It’s hard to know how to classify a book like this. A retrospective, part memoir, something of poetry, a statement on what it is to be a woman and look back at your life. It’s a work that could really only come from an artist like Theresa Kishkan. I picked up this book because Kishkan lives here on the Sunshine Coast and I know a little of her poetry. I was intrigued by the concept of this book. In it, Kishkan examines a relationship she had with a painter when she was in her early 20s.
Relationship isn’t quite the right word to use though. Theresa is at the very beginning of her adulthood, living in Victoria, planning the next grand adventures of her life.. She meets a painter, a man named Jack Wilkinson, at a party. Afterward he writes her a letter, says he must meet her. She goes to his house to meet him, she is interested by him and flattered by his attention. He is much older – her father’s age – married, with children. They spend some time together and Wilkinson inundates her with drawings, writings, letters. He is obsessed with her and Theresa doesn’t know how to react to this attention.
Wilkinson draws and paints her more than once and becomes a figure that comes in and out of her life for many years after, even after she marries and has children. He gifts her a painting of herself that hangs in her home. Throughout the book, Theresa studies this painting in her own home, examining this younger version of herself, questioning what happened to her years before.
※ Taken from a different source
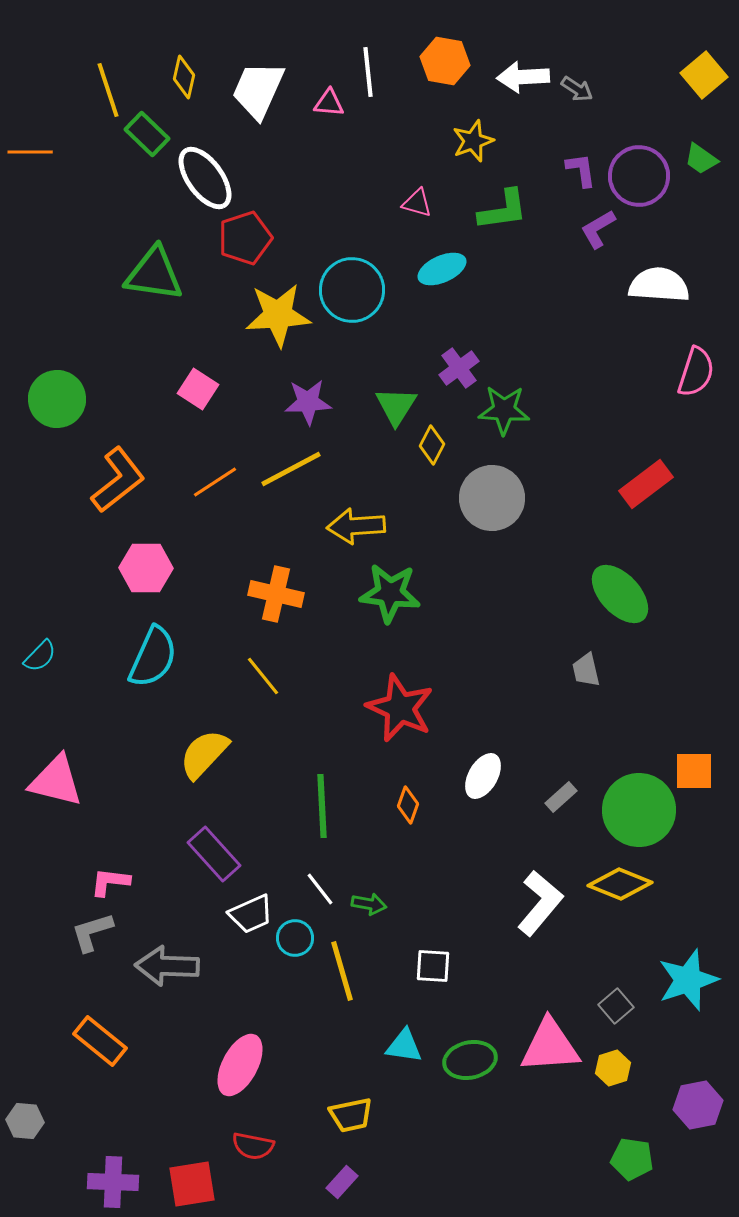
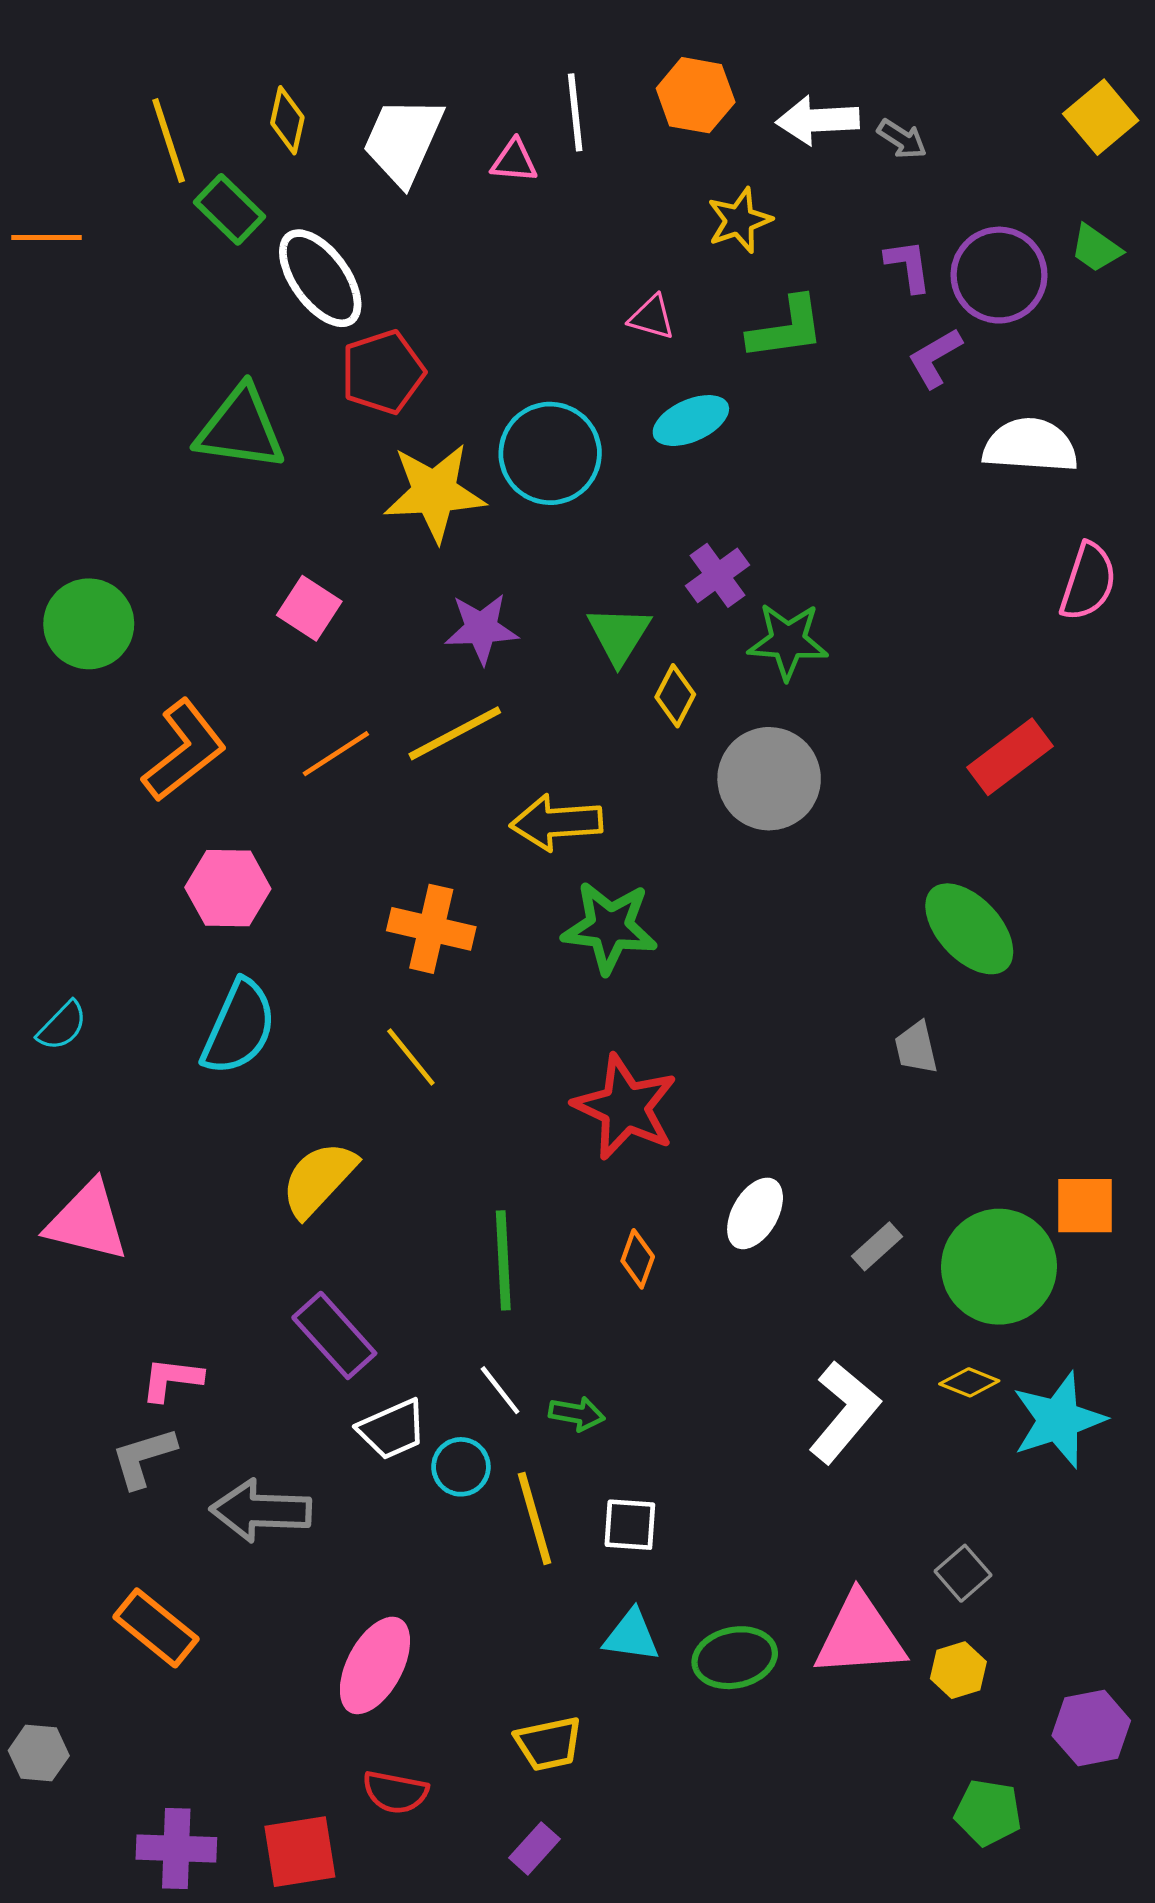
yellow diamond: (620, 884) -> (969, 1382), size x0.6
white square: (433, 966) -> (630, 1525), moved
cyan star: (688, 980) -> (1058, 1420), moved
This is a very introspective book. It’s light on action or drama but Kishkan excels at evoking a deep sense of discomfort throughout. Wilkinson isn’t dangerous but his reactions to Theresa are inappropriate and continuously boundary-pushing. Kishkan, looking back years later, can see the situation with a clarity that she couldn’t possibly have had at the time, even as she still feels confused by what it all meant.
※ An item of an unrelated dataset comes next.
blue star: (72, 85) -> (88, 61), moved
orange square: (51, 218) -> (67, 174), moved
I imagine there are readers who may wonder why Theresa goes along with so much. Why she allows this older, married man to monopolize her, why she doesn’t simply brush him off and carry on with her life? But I found her very easy to sympathize with. While I’ve never been in such a situation, I could understand the flattery that such attention might make a young woman feel. I could understand the confusion, the uncertainty about whether or not that boundary had been crossed. Sometimes in your youth you don’t know that someone older (a “real” grownup”) is being inappropriate until you one day reach that age and get to see that memory from the other side. This is something Kishkan really captures. The perspective of a woman with more years looking back at her own self, trying to see the picture – the painting – more clearly.